If you have ever felt an uncomfortable, involuntary tightening inside while speaking with air traffic controllers, perhaps asking them to “please say again” for the second or third time, you are not alone. Other pilots including seasoned professionals, as well as veteran controllers, occasionally have similar difficulty making sense of radio transmissions that might be plagued by signal interference, cabin noise, and terminology that is not always familiar.
Many have wished for technology that could somehow clear up the messages coming through headsets and speakers to make them easier to comprehend. The good news is that researchers at Embry-Riddle Aeronautical University are developing a system that uses artificial intelligence to clarify aviation radio communications.
“We see an opportunity here for another leap forward to help controllers and pilots have safer radio communication,” Schneider said.
The system uses speech recognition technology to transcribe spoken radio transmissions into text. After that, the text is processed and refined using standard terminology. The Embry-Riddle technology also formats spoken numbers and call signs, removes extraneous words, and flags possible errors.
The system is designed to allow broad analysis of communication between pilots and ATC. As a result, it could reveal patterns, phraseology errors, and safety concerns that previously were difficult to study, according to Embry-Riddle. The system could also, at some point, provide feedback to student pilots and instructors seeking to identify and correct communication problems.

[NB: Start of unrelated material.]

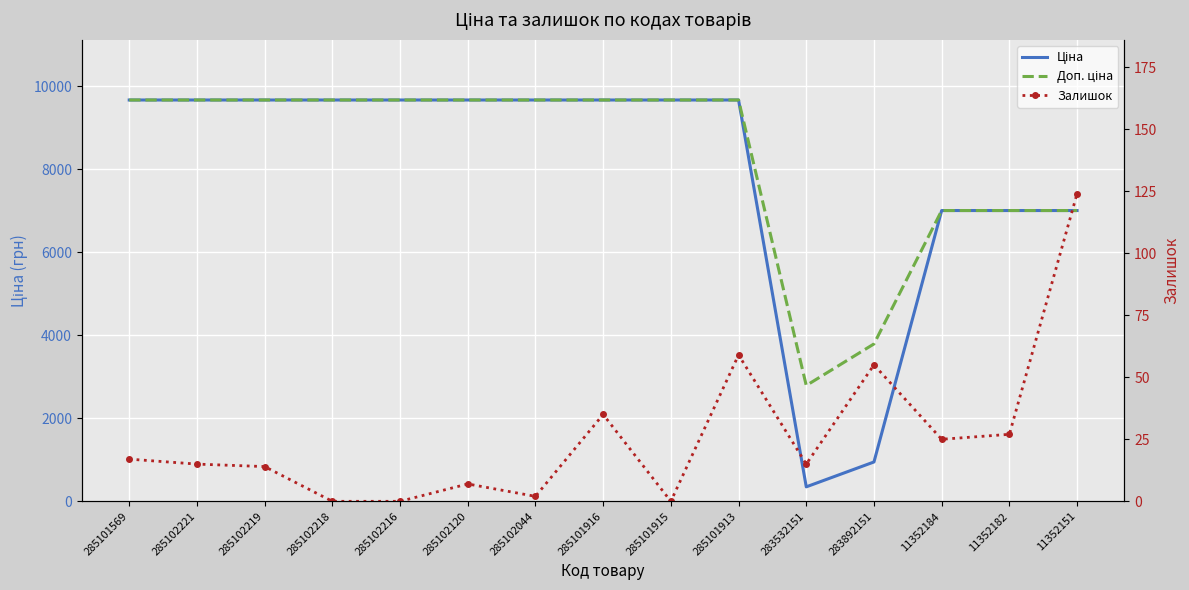

Read the Доп. ціна value at 11352182.

7002.7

In the effort to clarify radio communications Schneider is collaborating with Jianhua Liu, an associate professor of electrical and computer engineering, to develop the AI-based system.
“With this research, we can improve the efficiency of communications and reduce errors,” said Liu, whose background includes machine learning.

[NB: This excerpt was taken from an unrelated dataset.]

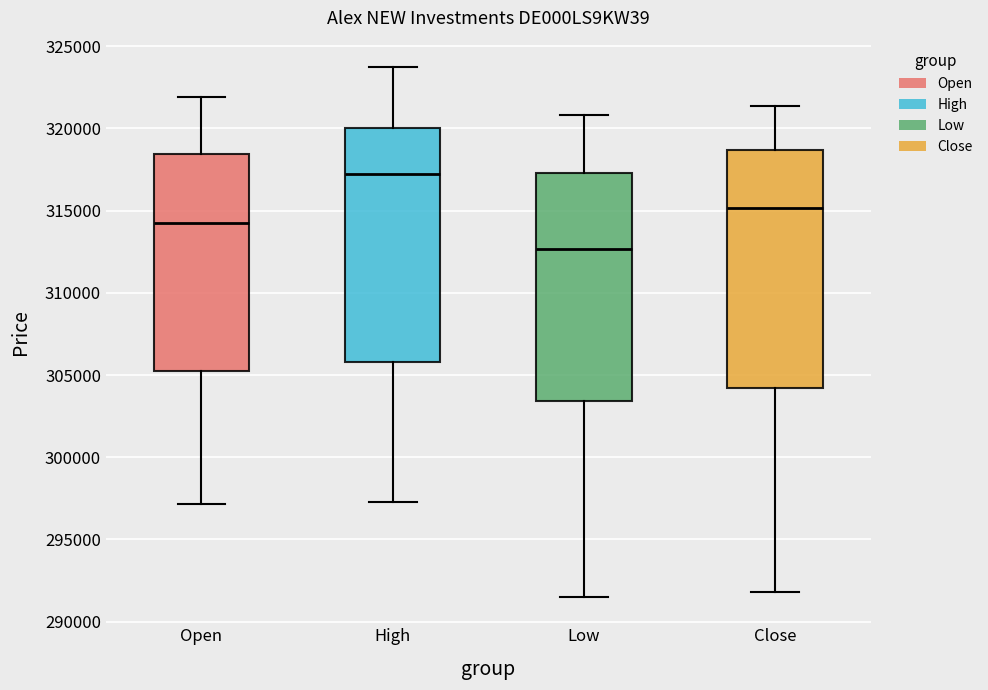

Which box has the highest median line?

High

Two grants totaling $30,000 from the university’s Boeing Center for Aviation and Aerospace Safety have helped support Schneider and Liu’s research. “We simply couldn’t have launched this work without that support — it enabled us to move from concept to reality,” Schneider said.
Their research, which began with a $15,000 grant in 2023, included the collection of radio recordings from 12 U.S. airports with high traffic levels. The researchers used automatic speech recognition tools such as OpenAI’s Whisper to transcribe the recordings. A high rate of errors convinced them that they needed aviation-specific tools, according to Schneider, who is a third-generation pilot and linguist.
“Aviation English isn’t standard conversational grammar—it’s a condensed, highly specific phraseology spoken over a noisy radio where words get clipped and specialized jargon abounds,” he said.
Liu used his expertise in signal processing to tailor a speech recognition tool that cut the error rate from 80 percent to less than 15 percent.